Study material
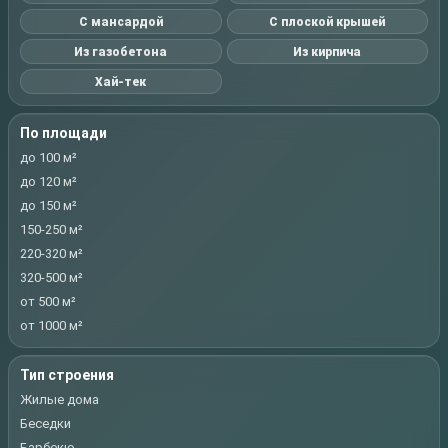
С мансардой
С плоской крышей
Из газобетона
Из кирпича
Хай-тек
По площади
до 100 м²
до 120 м²
до 150 м²
150-250 м²
220-320 м²
320-500 м²
от 500 м²
от 1000 м²
Тип строения
Жилые дома
Беседки
Барбекю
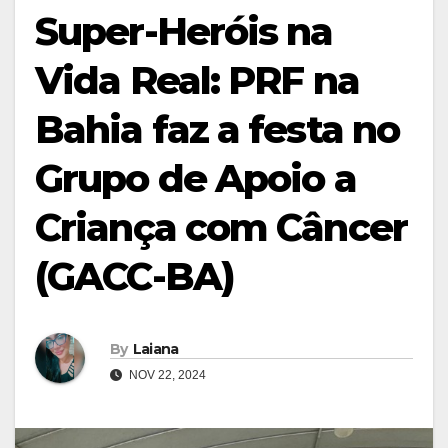
Super-Heróis na
Vida Real: PRF na
Bahia faz a festa no
Grupo de Apoio a
Criança com Câncer
(GACC-BA)
By
Laiana
NOV 22, 2024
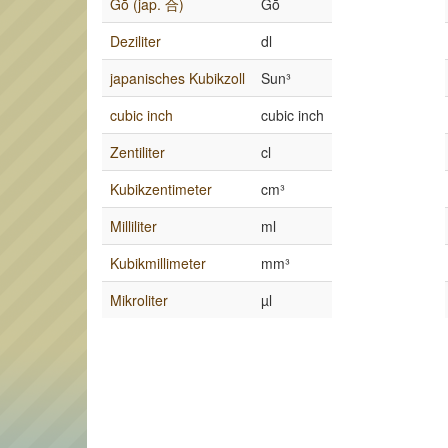
Gō (jap. 合)
Gō
Deziliter
dl
japanisches Kubikzoll
Sun³
cubic inch
cubic inch
Zentiliter
cl
Kubikzentimeter
cm³
Milliliter
ml
Kubikmillimeter
mm³
Mikroliter
µl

Work to be completed
Reproduce every line of the material above word for word, leaving out the pictures.

Solution
С мансардой
С плоской крышей
Из газобетона
Из кирпича
Хай-тек
По площади
до 100 м²
до 120 м²
до 150 м²
150-250 м²
220-320 м²
320-500 м²
от 500 м²
от 1000 м²
Тип строения
Жилые дома
Беседки
Барбекю
Super-Heróis na
Vida Real: PRF na
Bahia faz a festa no
Grupo de Apoio a
Criança com Câncer
(GACC-BA)
By
Laiana
NOV 22, 2024
Gō (jap. 合)
Gō
Deziliter
dl
japanisches Kubikzoll
Sun³
cubic inch
cubic inch
Zentiliter
cl
Kubikzentimeter
cm³
Milliliter
ml
Kubikmillimeter
mm³
Mikroliter
µl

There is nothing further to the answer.